Inorganic elements, such as copper, zinc and iron, are vital to the healthy functioning of all cells in living organisms. But they are high-maintenance nutrients, and too much can be toxic, as is the case in Wilson disease, a genetic disorder that prevents the body from getting rid of extra copper and leads to liver and neurological problems.
Copper also is an important cofactor for tumor angiogenesis, the process of growing new blood vessels to feed the tumor. Researchers believe this is why tetrathiomolybdate has shown promise as an anti-cancer drug.

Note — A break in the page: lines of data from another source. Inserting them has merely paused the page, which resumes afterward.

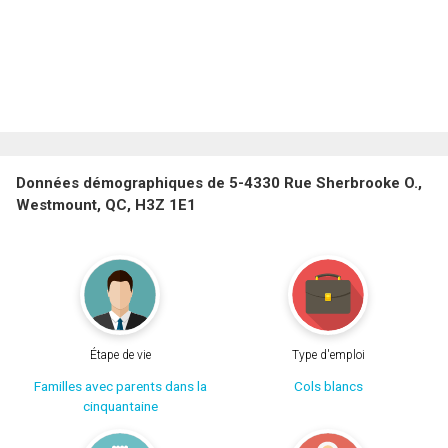
Données démographiques de 5-4330 Rue Sherbrooke O.,
Westmount, QC, H3Z 1E1
Étape de vie
Type d'emploi
Familles avec parents dans la
Cols blancs
cinquantaine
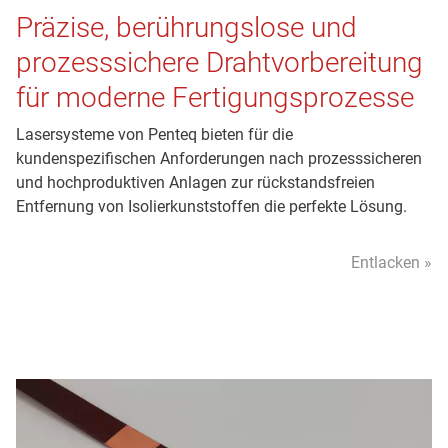
Präzise, berührungslose und
prozesssichere Drahtvorbereitung
für moderne Fertigungsprozesse
Lasersysteme von Penteq bieten für die
kundenspezifischen Anforderungen nach prozesssicheren
und hochproduktiven Anlagen zur rückstandsfreien
Entfernung von Isolierkunststoffen die perfekte Lösung.
Entlacken »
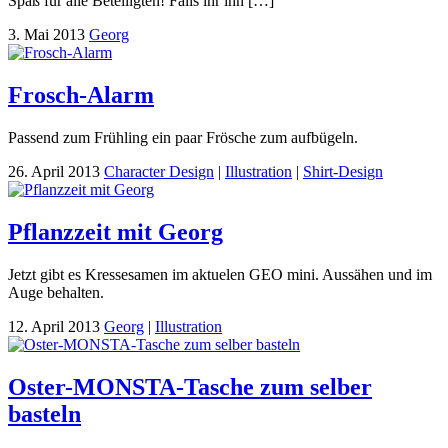
Spaß für alle Beteiligten! Falls ihr ihn […]
3. Mai 2013
Georg
Frosch-Alarm
Passend zum Frühling ein paar Frösche zum aufbügeln.
26. April 2013
Character Design
|
Illustration
|
Shirt-Design
Pflanzzeit mit Georg
Jetzt gibt es Kressesamen im aktuelen GEO mini. Aussähen und im
Auge behalten.
12. April 2013
Georg
|
Illustration
Oster-MONSTA-Tasche zum selber
basteln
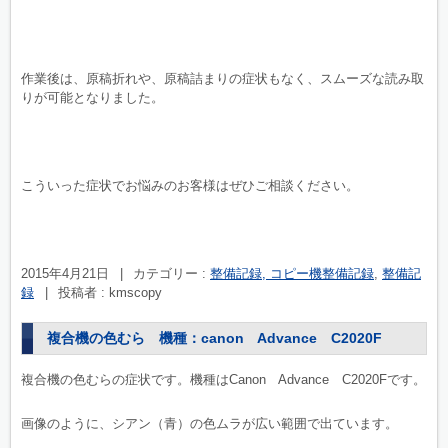
作業後は、原稿折れや、原稿詰まりの症状もなく、スムーズな読み取
りが可能となりました。
こういった症状でお悩みのお客様はぜひご相談ください。
2015年4月21日
|
カテゴリー :
整備記録, コピー機整備記録
,
整備記
録
|
投稿者 : kmscopy
複合機の色むら 機種：canon Advance C2020F
複合機の色むらの症状です。機種はCanon Advance C2020Fです。
画像のように、シアン（青）の色ムラが広い範囲で出ています。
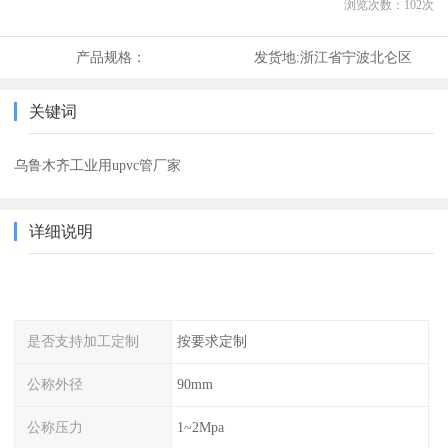
浏览次数：
102
次
产品规格：
发货地:
浙江省宁波北仑区
关键词
乌鲁木齐工业用upvc管厂家
详细说明
是否支持加工定制
按要求定制
公称外径
90mm
公称压力
1~2Mpa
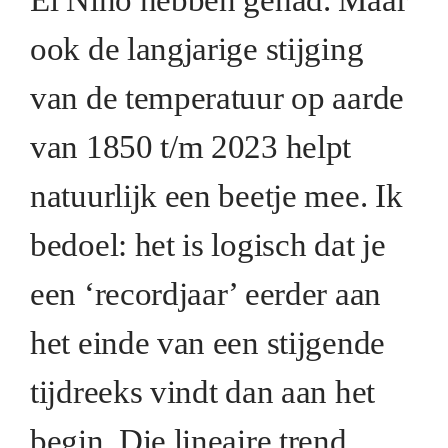
ook de langjarige stijging
van de temperatuur op aarde
van 1850 t/m 2023 helpt
natuurlijk een beetje mee. Ik
bedoel: het is logisch dat je
een ‘recordjaar’ eerder aan
het einde van een stijgende
tijdreeks vindt dan aan het
begin. Die lineaire trend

The chain of discovery that led to the use of tetrathiomolybdate as a therapeutic agent began in the 1930s when cows grazing in certain types of pastures in England developed neurological problems. This trouble was then linked to other neurological problems with sheep grazing on certain soils in Australia. It was found that molybdate, a non-toxic compound present in the grass of these pastures, when consumed in excessive amounts by the ruminants, led to copper deficiencies and neurological problems in the animals.

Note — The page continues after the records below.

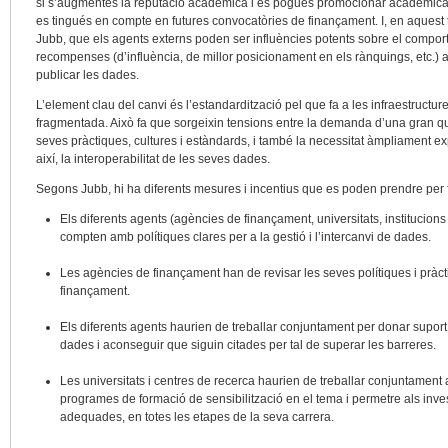
si s’augmentés la reputació acadèmica i es pogués promocionar acadèmicam
es tingués en compte en futures convocatòries de finançament. I, en aquest t
Jubb, que els agents externs poden ser influències potents sobre el compor
recompenses (d’influència, de millor posicionament en els rànquings, etc.) a 
publicar les dades.
L’element clau del canvi és l’estandardització pel que fa a les infraestructu
fragmentada. Això fa que sorgeixin tensions entre la demanda d’una gran qua
seves pràctiques, cultures i estàndards, i també la necessitat àmpliament e
així, la interoperabilitat de les seves dades.
Segons Jubb, hi ha diferents mesures i incentius que es poden prendre per fer
Els diferents agents (agències de finançament, universitats, institucion
compten amb polítiques clares per a la gestió i l’intercanvi de dades.
Les agències de finançament han de revisar les seves polítiques i pràct
finançament.
Els diferents agents haurien de treballar conjuntament per donar suport
dades i aconseguir que siguin citades per tal de superar les barreres.
Les universitats i centres de recerca haurien de treballar conjuntament
programes de formació de sensibilització en el tema i permetre als inve
adequades, en totes les etapes de la seva carrera.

As copper overload disorders such as Wilson disease were discovered in humans, physicians used molybdenum chemistry focusing on tetrathiomolybdate to lower copper levels in the body. (Tetrathiomolybdate is an inorganic small molecule first synthesized by J. J. Berzelius in 1826.)
Tetrathiomolybdate is the active pharmaceutical agent in a well-tolerated drug that has shown activity for the treatment of Wilson disease and now is in phase II clinical trials as an anti-cancer drug.
TM also has been examined in recent studies where copper dysregulation is implicated in the pathogenesis of neurodegenerative diseases such as familial amyotrophic lateral sclerosis (ALS), Parkinson’s disease, multiple sclerosis and Alzheimer’s disease as well as primary pulmonary hypertension and left ventricular hypertrophy associated with type II diabetes. Copper modulating agents including TM have been shown to be active in animal models of these diseases providing a rationale for advancing tetrathiomolybdates into clinical evaluation in these areas.
O’Halloran also is director of Northwestern’s Chemistry of Life Processes Institute and serves as associate director for basic science research at the Robert H. Lurie Comprehensive Cancer Center of Northwestern University. Mondragón is a member and Alvarez was a Malkin Fellow of the Lurie Cancer Center.
The Science paper is titled “Tetrathiomolybdate Inhibits Copper Trafficking Proteins Through Metal Cluster Formation.” In addition to O’Halloran, Alvarez, Mondragón and Xue, other authors of the paper are Chandler D. Robinson, Mónica A. Canalizo-Hernández and Rebecca G. Marvin from Northwestern, and Rebekah A. Kelly and James E. Penner-Hahn from the University of Michigan.